Maintain Proper Hydration
Fluid requirements are increased in colder climates as greater respiratory water loss occurs, increasing urinary output. Yet, we tend to consume less fluids to prevent frequent bathroom breaks, and as a result of lack of sweat for a visual reminder to stay hydrated. Some tips to keep you hydrated for long days outdoors in the cold include setting a phone alarm for a reminder to consume fluids, as well as storing a re-usable water bottle in your backpack, and making frequent water breaks to ensure proper hydration.
Increase Iron Intake at Altitude
Training at altitude increases iron needs, especially if iron deficiency anemia is already a health concern. Even if anemia does not present a problem, diets rich in iron help carry oxygen to your working muscles which is a great performance enhancer regardless of altitude. Try including iron rich foods like beef, eggs, lentils, tuna and beans in your daily eating and pair with citrus foods to enhance iron absorption.

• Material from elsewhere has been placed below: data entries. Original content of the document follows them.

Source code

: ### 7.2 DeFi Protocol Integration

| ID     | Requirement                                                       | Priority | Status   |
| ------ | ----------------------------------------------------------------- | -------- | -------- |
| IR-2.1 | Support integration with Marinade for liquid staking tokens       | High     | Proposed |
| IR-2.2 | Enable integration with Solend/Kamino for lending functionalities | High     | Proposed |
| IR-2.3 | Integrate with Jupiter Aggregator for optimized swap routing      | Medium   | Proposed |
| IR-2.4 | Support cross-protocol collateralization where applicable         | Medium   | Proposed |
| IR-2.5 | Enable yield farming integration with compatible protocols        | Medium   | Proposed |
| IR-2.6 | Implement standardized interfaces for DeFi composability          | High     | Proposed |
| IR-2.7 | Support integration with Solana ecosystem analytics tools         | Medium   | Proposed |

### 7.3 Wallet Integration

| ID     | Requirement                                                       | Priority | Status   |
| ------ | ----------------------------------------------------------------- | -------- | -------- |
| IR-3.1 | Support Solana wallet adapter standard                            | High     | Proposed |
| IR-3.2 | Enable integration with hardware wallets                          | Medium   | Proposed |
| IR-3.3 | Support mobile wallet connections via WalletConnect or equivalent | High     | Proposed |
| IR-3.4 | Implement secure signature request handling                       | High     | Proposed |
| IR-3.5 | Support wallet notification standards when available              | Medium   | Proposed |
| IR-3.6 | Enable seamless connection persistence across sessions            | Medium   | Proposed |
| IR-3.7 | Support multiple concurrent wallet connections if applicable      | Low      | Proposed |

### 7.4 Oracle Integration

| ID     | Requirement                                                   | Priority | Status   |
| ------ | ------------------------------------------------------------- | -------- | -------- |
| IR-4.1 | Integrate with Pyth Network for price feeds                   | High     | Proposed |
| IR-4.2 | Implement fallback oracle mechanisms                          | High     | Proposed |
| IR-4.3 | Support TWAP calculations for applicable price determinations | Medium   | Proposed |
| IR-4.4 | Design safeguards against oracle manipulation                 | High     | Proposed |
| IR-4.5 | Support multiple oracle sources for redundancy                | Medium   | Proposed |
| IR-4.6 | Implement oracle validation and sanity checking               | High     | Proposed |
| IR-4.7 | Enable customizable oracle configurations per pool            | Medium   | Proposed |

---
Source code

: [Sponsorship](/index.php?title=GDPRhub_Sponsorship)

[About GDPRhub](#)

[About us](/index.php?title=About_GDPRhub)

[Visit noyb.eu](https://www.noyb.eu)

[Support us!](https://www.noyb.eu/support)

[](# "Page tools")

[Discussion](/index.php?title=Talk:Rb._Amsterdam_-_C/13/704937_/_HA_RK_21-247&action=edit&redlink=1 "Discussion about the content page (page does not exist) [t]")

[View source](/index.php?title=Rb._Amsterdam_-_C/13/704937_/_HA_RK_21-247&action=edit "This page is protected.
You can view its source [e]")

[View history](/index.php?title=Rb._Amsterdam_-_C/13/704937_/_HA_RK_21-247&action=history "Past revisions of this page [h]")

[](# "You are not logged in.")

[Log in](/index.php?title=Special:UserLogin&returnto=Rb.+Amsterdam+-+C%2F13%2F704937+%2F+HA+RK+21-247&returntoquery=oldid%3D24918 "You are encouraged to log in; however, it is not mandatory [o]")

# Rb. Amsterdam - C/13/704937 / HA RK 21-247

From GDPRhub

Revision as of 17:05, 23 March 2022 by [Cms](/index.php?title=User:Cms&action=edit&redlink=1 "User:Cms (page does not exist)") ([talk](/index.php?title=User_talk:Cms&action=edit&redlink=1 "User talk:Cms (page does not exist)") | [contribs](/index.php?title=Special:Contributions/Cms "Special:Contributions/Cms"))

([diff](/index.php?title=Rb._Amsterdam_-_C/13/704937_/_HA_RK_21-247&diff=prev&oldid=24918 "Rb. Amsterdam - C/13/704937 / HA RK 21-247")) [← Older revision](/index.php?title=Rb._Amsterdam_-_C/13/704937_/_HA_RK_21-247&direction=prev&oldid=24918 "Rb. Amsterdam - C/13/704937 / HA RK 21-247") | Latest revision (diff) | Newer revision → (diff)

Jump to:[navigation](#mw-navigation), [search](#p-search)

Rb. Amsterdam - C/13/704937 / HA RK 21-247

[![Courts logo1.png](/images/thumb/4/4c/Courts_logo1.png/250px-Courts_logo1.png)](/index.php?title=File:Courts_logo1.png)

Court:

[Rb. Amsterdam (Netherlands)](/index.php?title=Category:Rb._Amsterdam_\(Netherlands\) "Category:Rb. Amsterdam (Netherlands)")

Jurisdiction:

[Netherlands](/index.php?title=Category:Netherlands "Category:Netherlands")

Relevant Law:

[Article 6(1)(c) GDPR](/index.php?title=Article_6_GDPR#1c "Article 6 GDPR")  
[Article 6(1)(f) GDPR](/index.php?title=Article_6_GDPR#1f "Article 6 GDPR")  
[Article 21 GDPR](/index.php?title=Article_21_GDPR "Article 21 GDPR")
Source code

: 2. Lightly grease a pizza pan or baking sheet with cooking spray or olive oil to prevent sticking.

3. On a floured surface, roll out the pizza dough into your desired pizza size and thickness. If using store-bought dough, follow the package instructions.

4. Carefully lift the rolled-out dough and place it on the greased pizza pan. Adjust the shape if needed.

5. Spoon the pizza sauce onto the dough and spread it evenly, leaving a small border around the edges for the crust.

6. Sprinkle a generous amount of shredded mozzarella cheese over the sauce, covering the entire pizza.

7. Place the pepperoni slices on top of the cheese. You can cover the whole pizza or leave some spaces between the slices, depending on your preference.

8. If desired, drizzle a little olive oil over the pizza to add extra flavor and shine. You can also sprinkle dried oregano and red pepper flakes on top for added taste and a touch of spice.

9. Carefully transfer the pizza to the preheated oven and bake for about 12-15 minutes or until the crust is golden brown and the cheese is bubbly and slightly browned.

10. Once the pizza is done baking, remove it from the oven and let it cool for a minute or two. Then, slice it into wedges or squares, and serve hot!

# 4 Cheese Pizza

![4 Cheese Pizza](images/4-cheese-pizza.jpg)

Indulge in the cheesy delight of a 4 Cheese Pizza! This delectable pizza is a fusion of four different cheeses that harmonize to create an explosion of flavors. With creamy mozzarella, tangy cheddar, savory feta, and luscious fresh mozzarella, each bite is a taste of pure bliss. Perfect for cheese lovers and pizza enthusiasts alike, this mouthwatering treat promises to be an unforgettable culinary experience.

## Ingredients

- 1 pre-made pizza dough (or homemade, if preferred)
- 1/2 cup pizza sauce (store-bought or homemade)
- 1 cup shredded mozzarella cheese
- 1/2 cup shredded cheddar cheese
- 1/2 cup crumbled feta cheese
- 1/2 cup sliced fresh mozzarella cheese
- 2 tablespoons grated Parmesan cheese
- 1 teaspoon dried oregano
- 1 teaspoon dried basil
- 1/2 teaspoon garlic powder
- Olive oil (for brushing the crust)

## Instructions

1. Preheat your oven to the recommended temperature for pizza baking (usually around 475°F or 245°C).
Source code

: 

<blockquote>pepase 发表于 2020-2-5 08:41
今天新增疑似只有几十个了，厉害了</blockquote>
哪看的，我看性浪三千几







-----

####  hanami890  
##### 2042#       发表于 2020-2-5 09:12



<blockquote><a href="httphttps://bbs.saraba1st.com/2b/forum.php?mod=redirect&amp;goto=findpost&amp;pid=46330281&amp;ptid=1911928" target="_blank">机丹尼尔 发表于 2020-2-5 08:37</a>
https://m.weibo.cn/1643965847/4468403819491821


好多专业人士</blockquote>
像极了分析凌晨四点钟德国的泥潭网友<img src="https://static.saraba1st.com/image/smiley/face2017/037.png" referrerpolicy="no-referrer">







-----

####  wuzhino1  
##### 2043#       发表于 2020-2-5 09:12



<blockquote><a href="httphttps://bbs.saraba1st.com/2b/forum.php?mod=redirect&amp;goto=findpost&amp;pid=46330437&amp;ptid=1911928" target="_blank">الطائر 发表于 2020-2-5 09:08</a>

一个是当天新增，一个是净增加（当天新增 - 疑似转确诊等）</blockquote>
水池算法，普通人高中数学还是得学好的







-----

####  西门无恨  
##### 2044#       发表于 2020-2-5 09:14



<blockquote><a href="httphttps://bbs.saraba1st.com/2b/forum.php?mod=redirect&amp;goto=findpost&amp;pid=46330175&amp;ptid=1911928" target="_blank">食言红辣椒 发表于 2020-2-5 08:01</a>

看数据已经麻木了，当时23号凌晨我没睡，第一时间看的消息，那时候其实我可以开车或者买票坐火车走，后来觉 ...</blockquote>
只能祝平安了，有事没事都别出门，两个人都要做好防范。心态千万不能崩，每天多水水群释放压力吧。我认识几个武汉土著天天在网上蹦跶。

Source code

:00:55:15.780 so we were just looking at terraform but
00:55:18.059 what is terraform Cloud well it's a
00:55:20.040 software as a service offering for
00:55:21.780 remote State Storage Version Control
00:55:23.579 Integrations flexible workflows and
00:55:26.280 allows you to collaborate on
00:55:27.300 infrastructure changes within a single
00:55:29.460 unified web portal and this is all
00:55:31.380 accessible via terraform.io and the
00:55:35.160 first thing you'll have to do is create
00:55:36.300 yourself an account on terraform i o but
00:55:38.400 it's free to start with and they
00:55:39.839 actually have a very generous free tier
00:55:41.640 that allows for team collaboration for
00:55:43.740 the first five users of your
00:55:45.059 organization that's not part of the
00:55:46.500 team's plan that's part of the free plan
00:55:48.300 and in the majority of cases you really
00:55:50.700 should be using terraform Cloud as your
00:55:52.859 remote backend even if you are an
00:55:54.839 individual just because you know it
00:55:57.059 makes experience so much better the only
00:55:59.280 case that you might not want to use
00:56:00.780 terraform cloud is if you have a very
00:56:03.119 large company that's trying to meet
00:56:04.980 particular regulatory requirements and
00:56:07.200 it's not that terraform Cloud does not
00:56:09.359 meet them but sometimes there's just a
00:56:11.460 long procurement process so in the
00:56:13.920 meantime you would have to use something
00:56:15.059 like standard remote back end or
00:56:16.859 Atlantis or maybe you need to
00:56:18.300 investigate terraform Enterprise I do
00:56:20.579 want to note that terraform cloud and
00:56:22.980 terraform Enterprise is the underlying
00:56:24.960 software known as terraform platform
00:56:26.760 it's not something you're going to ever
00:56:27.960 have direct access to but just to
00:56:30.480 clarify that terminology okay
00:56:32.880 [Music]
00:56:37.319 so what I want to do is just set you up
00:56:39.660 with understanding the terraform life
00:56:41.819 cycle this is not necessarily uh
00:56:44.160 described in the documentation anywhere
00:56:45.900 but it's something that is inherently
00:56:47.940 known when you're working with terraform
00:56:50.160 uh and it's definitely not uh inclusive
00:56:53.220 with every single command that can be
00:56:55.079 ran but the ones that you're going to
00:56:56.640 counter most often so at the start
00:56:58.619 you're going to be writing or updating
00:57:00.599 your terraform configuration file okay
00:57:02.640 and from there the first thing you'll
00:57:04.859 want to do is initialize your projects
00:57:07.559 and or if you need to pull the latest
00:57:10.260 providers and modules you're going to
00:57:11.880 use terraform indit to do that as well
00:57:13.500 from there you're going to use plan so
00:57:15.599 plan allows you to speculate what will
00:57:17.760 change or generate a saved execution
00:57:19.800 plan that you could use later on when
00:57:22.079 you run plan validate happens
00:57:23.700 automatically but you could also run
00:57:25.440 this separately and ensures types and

Fuel Up with Nutrient Dense Foods
Winter sports are physically demanding, and your body requires extra energy to stay warm. Consume small, frequent snacks to fuel metabolism and generate body heat and try hot drinks like tea and hot cocoa to stay warm while out in the cold. Bananas, trail mix, nuts, jerky, and protein bars are great portable snacks to pack for the slopes. Look for high protein bars with less than 12 grams of sugar per serving.
Maintaining a healthy diet and staying hydrated is important as ever when training in cold weather and at altitude. Be sure to follow these simple tips to maximize your performance and optimize health when participating in winter sports.